A container for a plurality of molecular sieve beds for use in a pressure swing oxygen concentrator. An extrusion defines at least two and preferably at least three passages extending between open ends of the extrusion. The extrusion ends are closed by first and second end caps secured to the extrusion. Two of the passages form separate molecular sieve containers and a third passage may form an accumulator for storing concentrated oxygen. In a preferred embodiment, the first end cap has separate inlet ports for each molecular sieve container and an outlet port for the accumulator. The second end cap has separate outlet ports for each molecular sieve container and an inlet port for the accumulator. Optionally, the second end cap may include a restricted passage allowing a limited oxygen flow between the outlet ports from the molecular sieve containers and the second end cap may include check valves and passages which allow pressurized oxygen to flow from each molecular sieve container outlet port to the accumulator inlet port. The first end cap may include a feed gas port and an exhaust gas port connected through a flow control valve to the molecular sieve container inlet ports.
Oxygen concentrators are used, for example, as a source of high purity oxygen for medical applications. An oxygen concentrator will separate air into two gas streams, one of which consists primarily of oxygen and the other of which consists primarily of nitrogen. A pressure swing molecular sieve oxygen concentrator typically has at least two molecular sieve beds. Each molecular sieve bed typically consists of a closed cylindrical container partially filled with a sieve material, such as zeolite, which will pass a flow of oxygen molecules while blocking the flow of larger nitrogen molecules. In operation, a compressor applies filtered pressurized air through a flow control valve to an inlet port on one of the molecular sieve beds and about 95% pure oxygen flows under pressure from an outlet port on such bed. The oxygen may flow to an accumulator and then pass through a pressure regulator, an optional flow meter and a final filter to a patient. As oxygen flows through the sieve bed, the separated nitrogen is retained in the sieve bed. After a short time, one or more valves are changed to apply the pressurized air to the inlet port of a second sieve bed and to vent the inlet port of the first sieve bed. A small portion of the pressurized oxygen output from the second sieve bed is delivered to the outlet port of the first sieve bed to purge nitrogen and any other trapped gases from the first sieve bed. The valves are periodically reversed to alternate the sieve beds between the gas separating cycle and the trapped gas purging cycle. The optional accumulator holds a volume of concentrated oxygen under pressure to provide a continuous oxygen flow when the valves are cycled.

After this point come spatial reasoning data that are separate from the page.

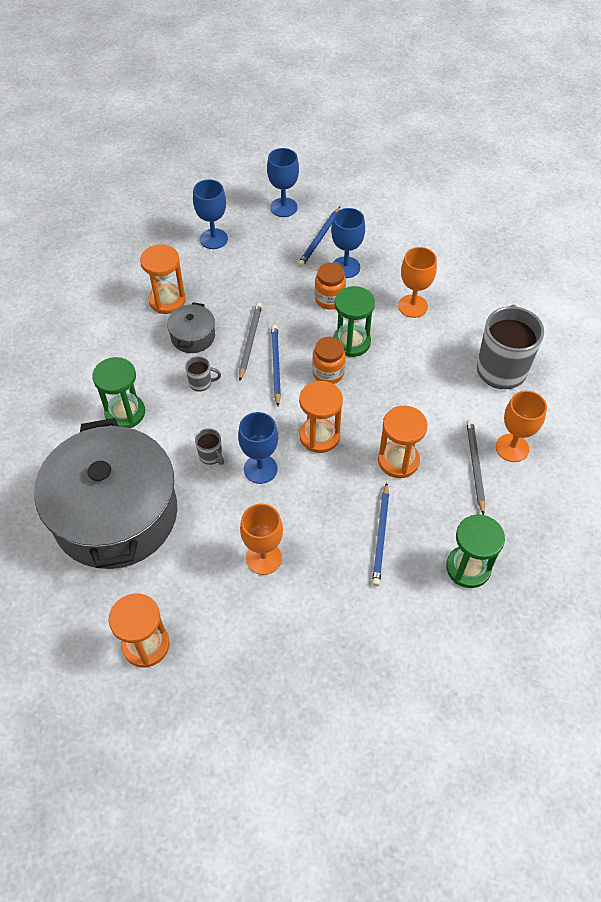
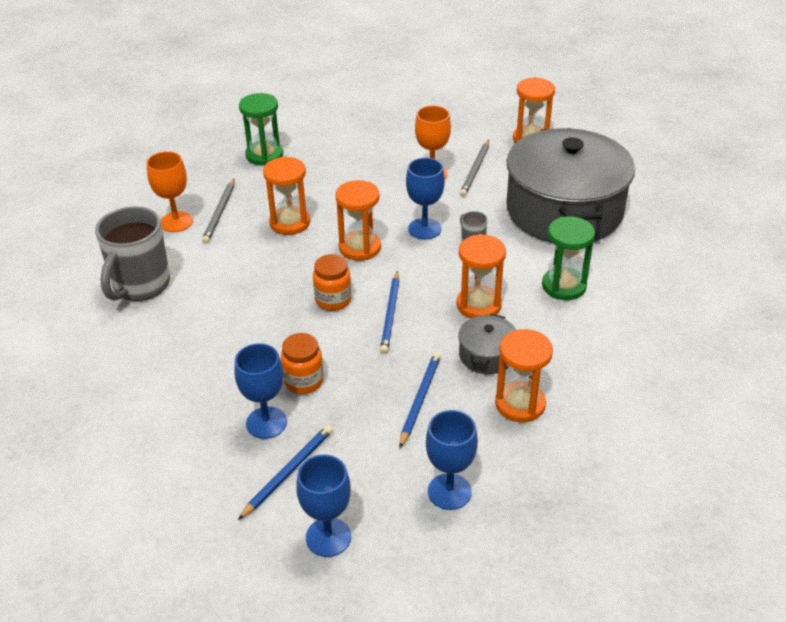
camera: 170 degrees left, 15 degrees down
grey mug [185,356,221,392] -> orange hourglass [457,234,506,318]
grey pencil [239,302,262,380] -> grey pencil moved to [460,140,489,197]
green hourglass [333,286,375,357] -> none
blue pencil [372,483,389,586] -> blue pencil moved to [400,352,441,448]
orange goblet [398,247,437,318] -> none

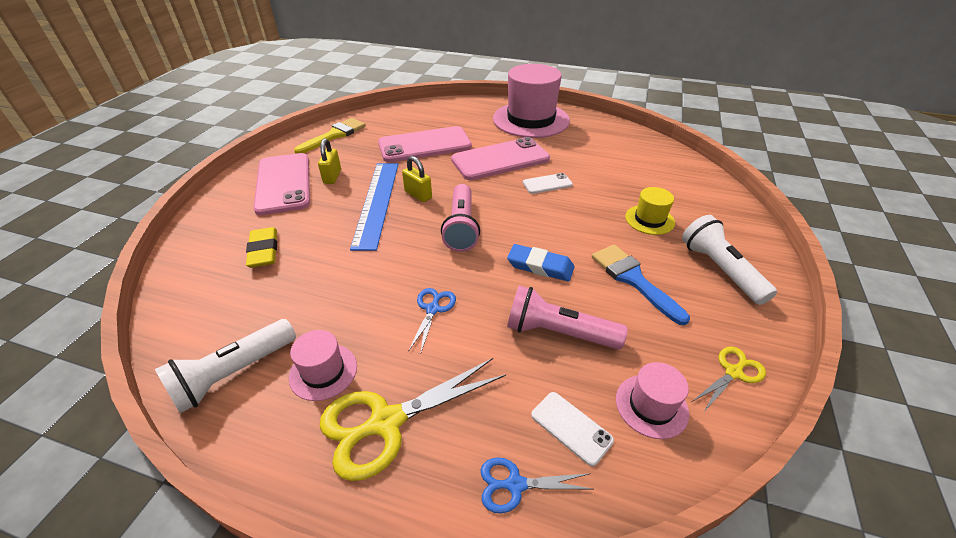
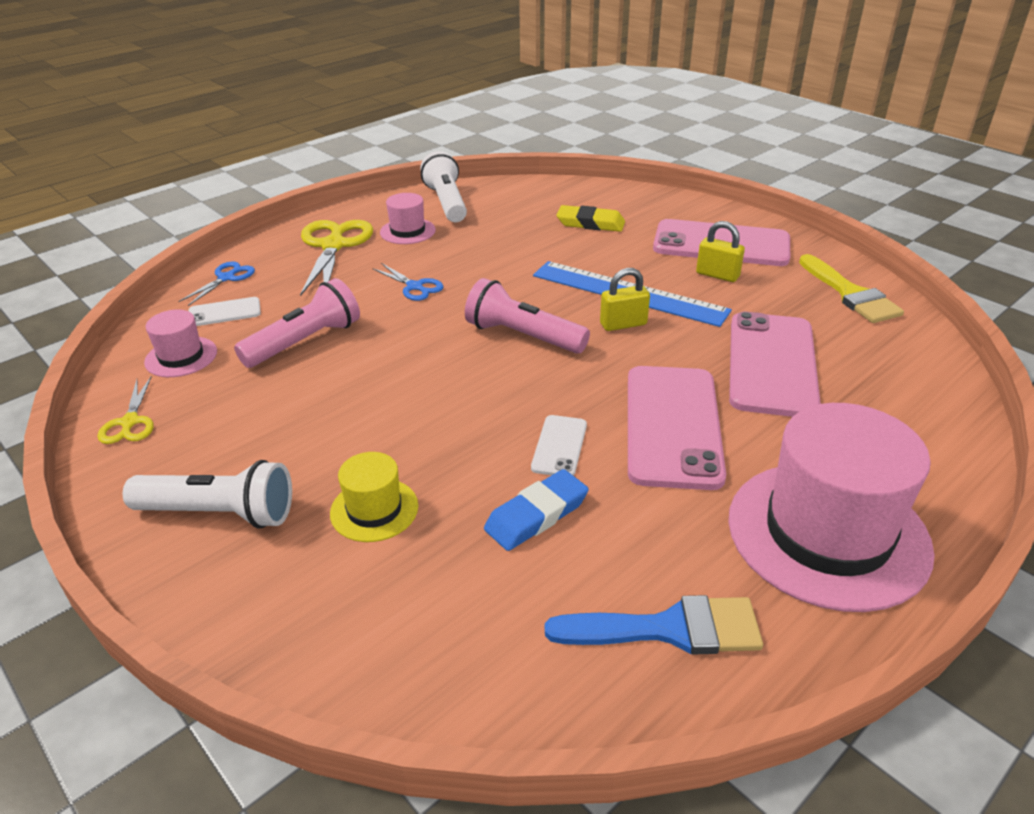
camera: 120 degrees right, 5 degrees down
blue eraser [507,244,575,281] -> blue eraser moved to [484,469,589,551]
blue brush [591,245,690,325] -> blue brush moved to [545,595,763,654]

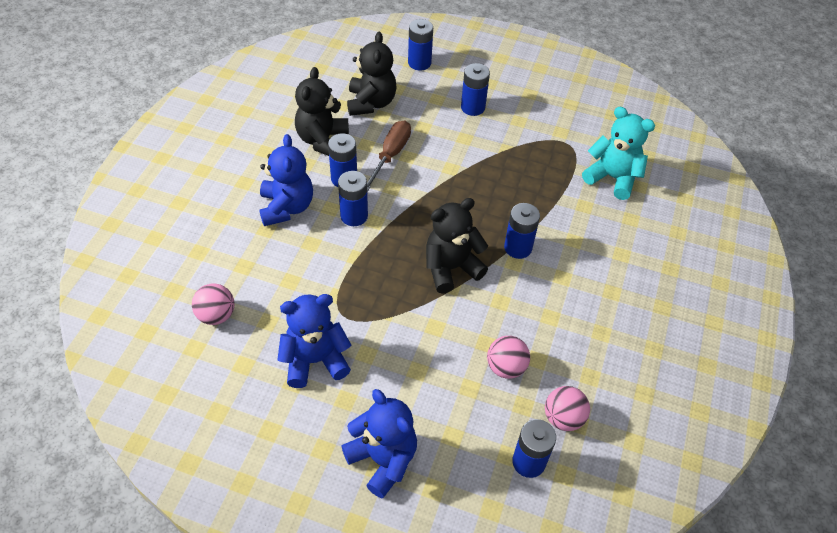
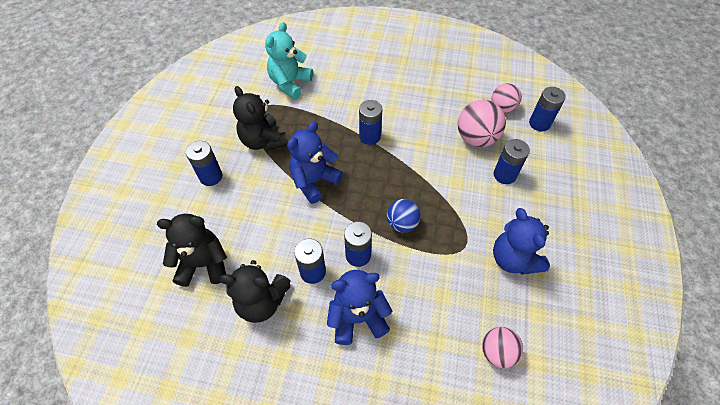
camera: 95 degrees left, 5 degrees up
blue teddy bear [342,389,417,498] -> blue teddy bear moved to [287,122,343,204]
brown screwdriver [367,121,411,192] -> none
blue battery [408,19,433,71] -> blue battery moved to [494,139,530,184]
black teddy bear [426,198,488,294] -> black teddy bear moved to [233,86,288,151]
pink ball [487,336,530,379] -> pink ball [458,100,506,147], size x1.53
none -> blue ball [387,199,421,233]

In prior art oxygen concentrators, the molecular sieve beds are constructed as individual components which typically each includes a cylindrical container. The accumulator is still a third container. A typical oxygen concentrator uses at least two molecular sieve beds which must be connected together and connected to valves either with tubing and fittings or with manifolds. The number of fittings and connections for handling the pressurized air feed gas and the pressurized oxygen outlet gas present a potential for leaks and assembly errors. Further, both the number of parts required and the time required for assembly can adversely affect the reliability and the manufacturing cost of prior art oxygen concentrators.